I also have to stop and consider what John Edgar Wideman's bold move means for the publishing industry as a whole. Is this the first small pebble in the pond? Will other established and traditionally published authors risk the loss of their next advance and the subsequent royalty checks? It seems hard to imagine, but yet here is evidence that not everyone who has been accepted into the publishing fraternity is content with their membership.

Of course, John's royalties from previous books will continue to be forwarded to him. That's something to consider, too.

I know I'm rambling a bit, but this defection, if that's what this is, could be the first step to taking the sting out of the self-publishing stigma.
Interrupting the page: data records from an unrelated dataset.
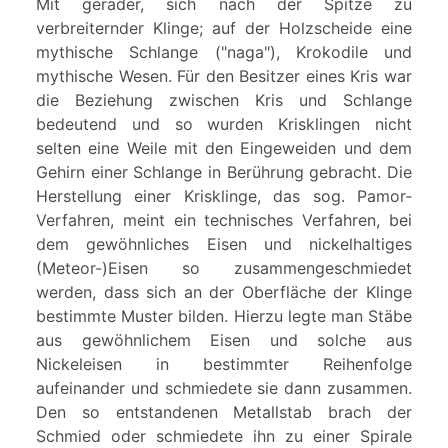
Mit gerader, sich nach der Spitze zu
verbreiternder Klinge; auf der Holzscheide eine
mythische Schlange ("naga"), Krokodile und
mythische Wesen. Für den Besitzer eines Kris war
die Beziehung zwischen Kris und Schlange
bedeutend und so wurden Krisklingen nicht
selten eine Weile mit den Eingeweiden und dem
Gehirn einer Schlange in Berührung gebracht. Die
Herstellung einer Krisklinge, das sog. Pamor-
Verfahren, meint ein technisches Verfahren, bei
dem gewöhnliches Eisen und nickelhaltiges
(Meteor-)Eisen so zusammengeschmiedet
werden, dass sich an der Oberfläche der Klinge
bestimmte Muster bilden. Hierzu legte man Stäbe
aus gewöhnlichem Eisen und solche aus
Nickeleisen in bestimmter Reihenfolge
aufeinander und schmiedete sie dann zusammen.
Den so entstandenen Metallstab brach der
Schmied oder schmiedete ihn zu einer Spirale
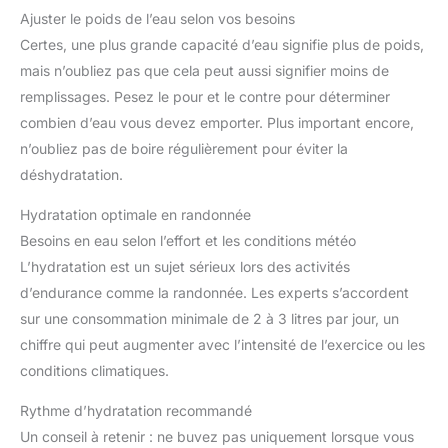
Ajuster le poids de l’eau selon vos besoins
Certes, une plus grande capacité d’eau signifie plus de poids,
mais n’oubliez pas que cela peut aussi signifier moins de
remplissages. Pesez le pour et le contre pour déterminer
combien d’eau vous devez emporter. Plus important encore,
n’oubliez pas de boire régulièrement pour éviter la
déshydratation.
Hydratation optimale en randonnée
Besoins en eau selon l’effort et les conditions météo
L’hydratation est un sujet sérieux lors des activités
d’endurance comme la randonnée. Les experts s’accordent
sur une consommation minimale de 2 à 3 litres par jour, un
chiffre qui peut augmenter avec l’intensité de l’exercice ou les
conditions climatiques.
Rythme d’hydratation recommandé
Un conseil à retenir : ne buvez pas uniquement lorsque vous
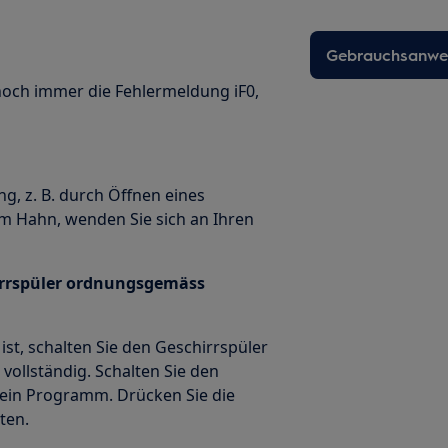
Gebrauchsanwei
och immer die Fehlermeldung iF0,
, z. B. durch Öffnen eines
 Hahn, wenden Sie sich an Ihren
irrspüler ordnungsgemäss
t, schalten Sie den Geschirrspüler
vollständig. Schalten Sie den
 ein Programm. Drücken Sie die
ten.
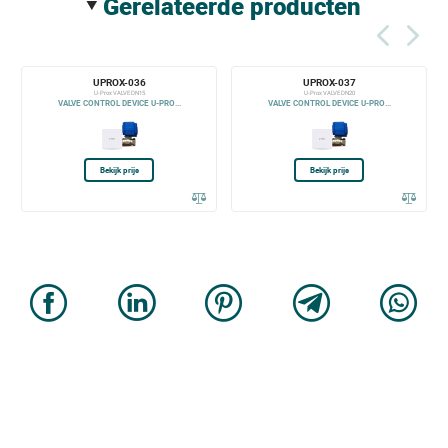
gerelateerde producten
UPROX-036
UPROX-037
U-Prox VALVE DN15
U-Prox VALVE DN20
VALVE CONTROL DEVICE U-PRO...
VALVE CONTROL DEVICE U-PRO...
Bekijk prijs
Bekijk prijs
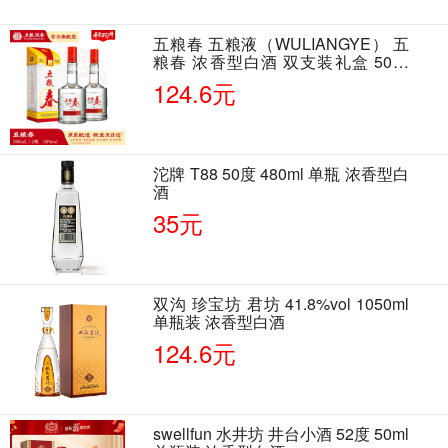
五粮春 五粮液（WULIANGYE） 五
粮春 浓香型白酒 双支装礼盒 50度
500ml*2瓶 含酒具
124.6元
沱牌 T88 50度 480ml 单瓶 浓香型白
酒
35元
双沟 珍宝坊 君坊 41.8%vol 1050ml
单瓶装 浓香型白酒
124.6元
swellfun 水井坊 井台小酒 52度 50ml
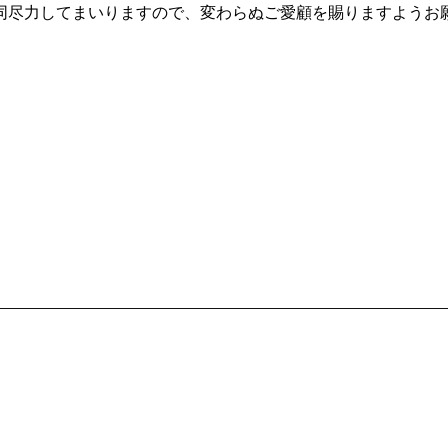
同尽力してまいりますので、変わらぬご愛顧を賜りますようお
Or not.

Why do I care? Well, it's stories like this that whisper to me that perhaps self-publication isn't a completely dreadful idea. Because while I want the Holy Grail of Publication, the reality is that my book has to land on the right desk at the right time in front of the right person. Basically, the stars must align and, since I've been waiting for seven months to hear back from the agent who has my full manuscript, I'm thinking I'll be old and gray before the stars do their thing.

So I consider self-publishing for myself. For my family and friends.

Because the reality is, I don't expect to become the next Nora Roberts, Stephen King, or J. K. Rowlings. Oh, don't get me wrong, I'd love to hit it big, but the likelihood of such a thing happening is slim. That's reality.

Isn't reality a downer?

Strangely, this rather pessimistic outlook hasn't prevented me from writing and finishing my manuscripts. Writing is something I do, publication is something I aspire to.

And I've got options. I can try my luck on the path of tradition, but I can also widen my search to include e-publishers, something I've yet to attempt. However, for those rare instances when an e-book simply will not do and the traditional path seems too difficult to traverse, I may just turn to Lulu.